Passammo in mezzo ad una grande via piena di alberi e negozi, fino ad arrivare in una piccola piazza con una Chiesetta e un Cinema. Poi svoltammo a destra e dopo una sola via, arrivammo davanti casa di Marie. Era una grossa villa, con un grande vialetto davanti. Da quanto mi ricordavo, aveva anche un bel giardino dietro. Mio nonno era il direttore della banca dove ora ci lavorava mio padre, era lui il direttore adesso e per questo aveva dovuto lasciare il suo lavoro da poliziotto. 

Renèe parcheggiò davanti al garage e scese dalla macchina. La seguii, da una parte felice di rivedere mia nonna e dall’altra infelice per essere, ormai, confinata in quel posto. Marie apparve tremolante alla finestra, ma dopo qualche secondo la ritrovammo davanti alla porta aperta. Per la sua età era molto agile. Ci salutò con un ampio sorriso sulla bocca e un tenero abbraccio. Ma appena entrammo e ci fece accomodare in salotto, ci squadrò con aria interrogativa e curiosa.

  «Che sorpresa!» esclamò «Sono felice di rivedervi! Qual buon vento vi porta qui?»

Renèe mi guardò con la coda dell’occhio un po’ agitata, e tirando un sospiro si rivolse a Marie.

  «Mamma, non è il momento giusto.» disse, e prima che Marie potesse ribattere aggiunse «Sono sicura che Bella vorrebbe vedere come hai sistemato la sua cameretta.» e si alzò dalla poltrona avviandosi verso la porta di casa.

Marie guardo lei e poi me con un sorriso debole, poi si alzò anche lei e si avvicinò a me.

  «Vieni Marie! Ti faccio vedere.» lei mi chiamava sempre con il mio secondo nome, che era uguale al suo d'altronde.

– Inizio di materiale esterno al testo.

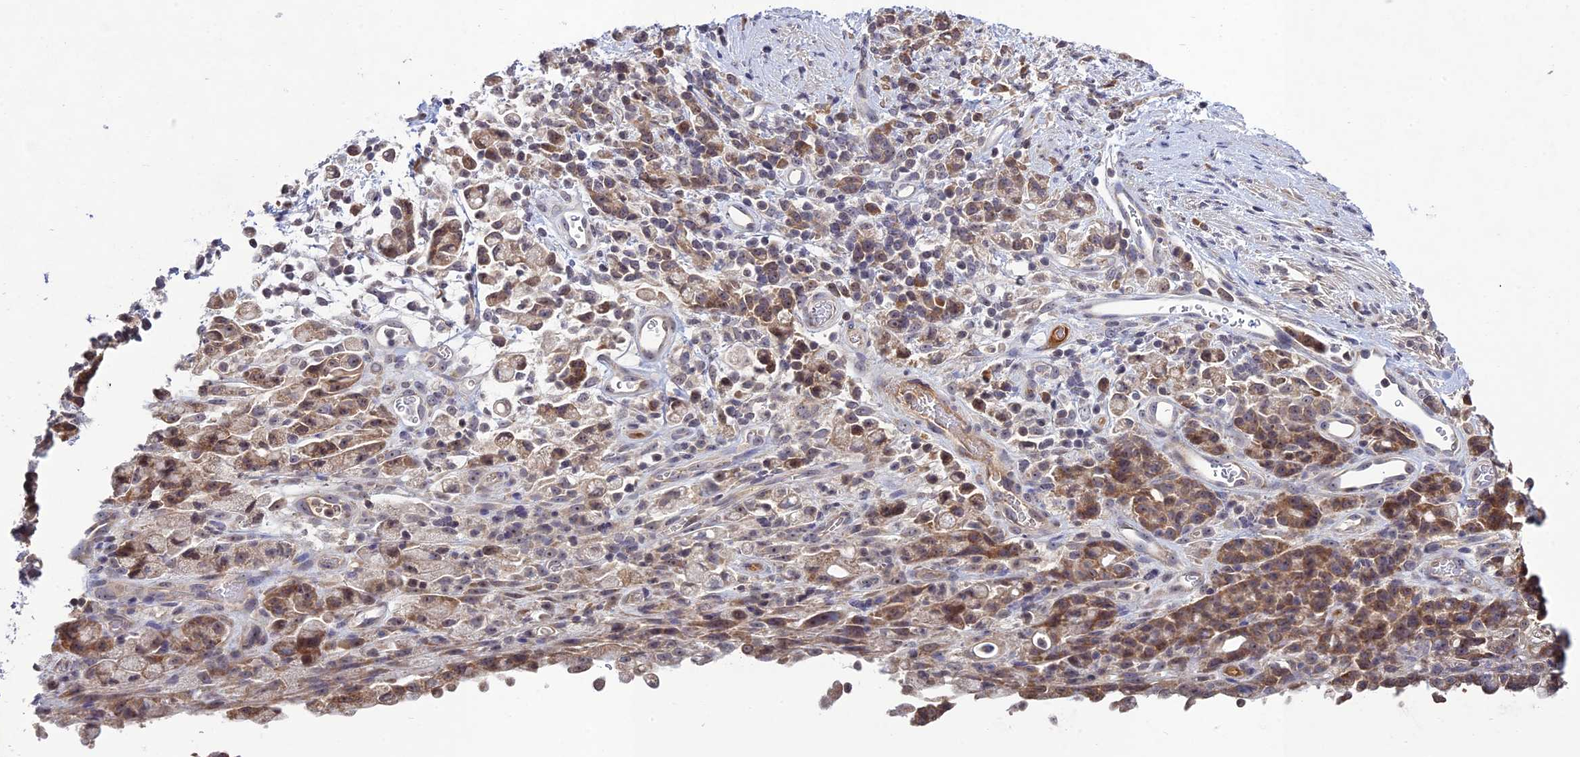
{"staining": {"intensity": "moderate", "quantity": ">75%", "location": "cytoplasmic/membranous"}, "tissue": "stomach cancer", "cell_type": "Tumor cells", "image_type": "cancer", "snomed": [{"axis": "morphology", "description": "Adenocarcinoma, NOS"}, {"axis": "topography", "description": "Stomach"}], "caption": "This micrograph shows stomach adenocarcinoma stained with immunohistochemistry (IHC) to label a protein in brown. The cytoplasmic/membranous of tumor cells show moderate positivity for the protein. Nuclei are counter-stained blue.", "gene": "CHST5", "patient": {"sex": "female", "age": 60}}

Isabella Marie Swan.

L’accompagnai al piano di sopra, tenendola ben stretta per paura che cadesse, ma era molto più agile di me. Io , già ero un caso ambulante, in confronto ero ancora peggio.

Attraversammo la grande anticamera, finche svoltato l’angolo trovai le tre porte, uno era la mia camera, l’altra il mio bagno personale, come era sempre stato, e l’ultima porta sulla destra era una piccola libreria, aprì la prima a sinistra e mi fece entrare coprendomi gli occhi con la mano ruvida.

  «Pronta?» chiese sogghignando. Annuii.

Tolse la mano e mi guardò. Wooow! Pensai. Le pareti erano lilla, con sfumature bianche. Al posto del pavimento c’era una soffice moquette bianca e in fondo alla parete davanti a me, si trovava il letto a baldacchino tra due finestre. Alla mia sinistra c’era una scrivania, l’armadio lilla era dopo di essa e un grande comò con specchio alla destra del letto. C’erano delle tende lunghe e con colori misti tutti sfumati. Le finestre davano anche sul vialetto. Mi girai e abbracciai mia nonna. Certo magari il lilla era un po’ più da bambina, ma era perfetto per come lo aveva fatto.

  «L’aveva rifatta tutta il nonno, Marie!» disse con voce tremolante al suo ricordo.

Il nonno era morto da, quasi, un anno e io ero venuta a trovare Marie solo al funerale, apparte tutte le estati e vacanze varie prima della morte. Mi dispiaceva non aver passato più tempo con lei dopo la morte.